Talking about rainfall
When my children were both in school, but still young, I worked for several years at a little country store in our neighborhood. It was a very short commute (less than 5 minutes), and the kids could get on or off the bus at the store as necessary, so it worked well.
One day, a customer asked me how much rain had fallen at my house. I said that we'd received about 30 hundredths (meaning .30 inch). He looked at me oddly for a long moment. Then he said, "Where are you from?"
He asked that question because, in Kentucky, people talk about tenths of rain. When I spoke of hundredths of rain, I was using the language of Nebraska. In the Nebraska Sandhills where I grew up, rain is precious enough most years that every hundredth of an inch is measured and appreciated. In Kentucky, where we get twice as much annual rainfall, we carelessly round off the measurement to the nearest tenth of an inch.
A slow, quiet rain is falling now. Its scent is drifting through the open window.

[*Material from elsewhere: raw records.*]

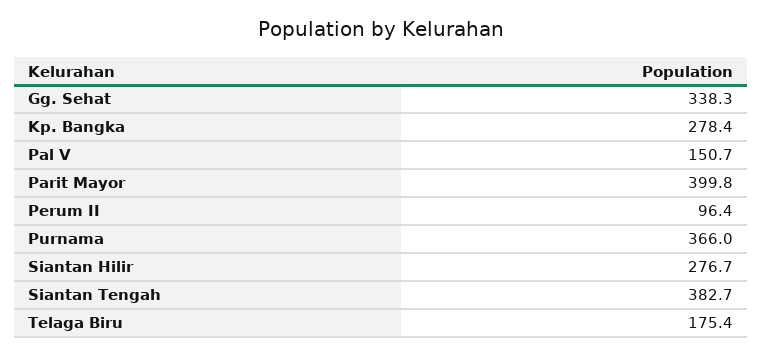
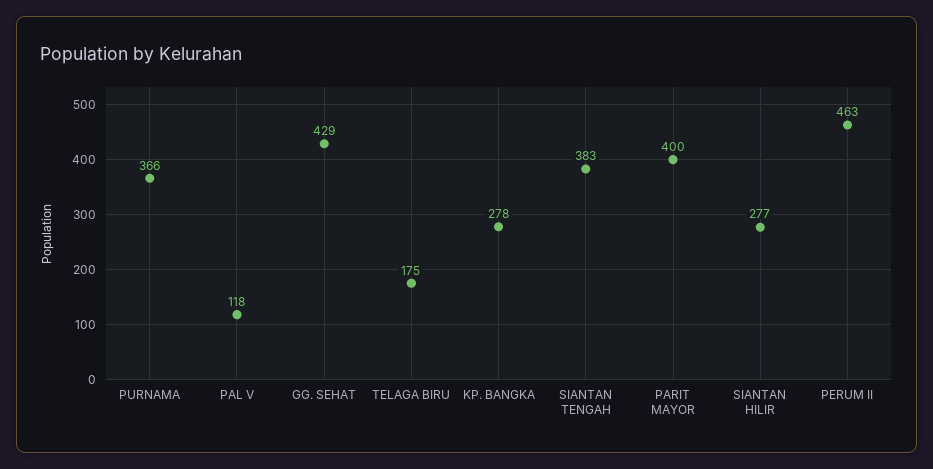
  {
-   "Gg. Sehat": 338.3,
+   "Gg. Sehat": 429,
    "Kp. Bangka": 278.4,
-   "Pal V": 150.7,
+   "Pal V": 118,
    "Parit Mayor": 399.8,
-   "Perum II": 96.4,
+   "Perum II": 463,
    "Purnama": 366,
    "Siantan Hilir": 276.7,
    "Siantan Tengah": 382.7,
    "Telaga Biru": 175.4
  }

I won't have to water my garden for another few days, and the crops in the neighborhood will welcome the moisture.
We live near a divide. On one side, the creeks run into the Pond River, and on the other side, they run into the Little River. This little area is often dryer than the rest of the county, because the rains either go north or south of us. We've been fortunate this year, though. We received several little showers in June that other parts of the county didn't get.

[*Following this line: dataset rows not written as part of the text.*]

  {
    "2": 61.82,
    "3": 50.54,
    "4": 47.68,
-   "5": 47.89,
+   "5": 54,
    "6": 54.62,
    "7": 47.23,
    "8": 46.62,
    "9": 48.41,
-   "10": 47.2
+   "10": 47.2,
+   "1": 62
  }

At work tonight, a lady who lives in the western part of the county told me that they had received three tenths of rain last night. She was thankful because their corn needed the moisture. I hope her corn got some more rain tonight.
8 comments:
We're still in a fairly severe drought down here in NW Georgia, so I talk about rain in the hundredths, too. In fact, lately a few hundredths is all we have to talk about. I'm hoping for thunderstorms today.
I'm sorry to hear that it's still dry there. I hope the rain clouds are generous with you today.
Hey G:
WE... live right smack on a divide! I look out the front window and the rain water runs away in both directions, at the same time? 38"/yr ave Pgh,PA.
Try Firefox 3, it's free, it's fast and I'll bet your load time is much less than you think? It will insthl easy & you can remove it with out any problems. It came out in mid-June and I think you should be runnin'it. :) if you already arn't :)...............
are you feelin' better? your fingers are flyin! ~(:-_))-kfh
I forgot... that header photo is a "killer" and your other ones are super as well! Isaac must have spliced them for you?
Really nice! later, ~(:-_))-kfh
Hi, Kenneth. I do use Firefox, and I have the latest version for my XP operating system. I am just concerned, maybe overly so, about people who still use dial-up being able to view the page.
We still have dial-up as a backup to satellite, and we have to use it every now and then when we come close to exceeding our alloted bandwidth. So I am very aware of how slowly the page loads with dial-up.
Isaac didn't do any splicing for me, but he did give me a thumbs-up on putting the old template back. The photo of the bales was taken south of Greenville, Kentucky on Highway 171. I am not sure if it was in northern Todd County or in southern Muhlenberg County.
I didn't realize it was possible to measure rain in tenths! When my dad in Nebraska broke his hip while checking the rain gauge, he was mad that it happened when there were only three hundredths in the gauge.
I just bought a new rain gauge. A Nebraska rain gauge! I thought everyone measured rain in hundredths. Do you suppose the evil metric plotters have their eye on our rain gauges?
PTG, they use Nebraska rain gauges throughout the western US, except maybe Washington and Oregon. So if the evil metric plotters try to get your rain gauges, they'll have a bunch of you to fight.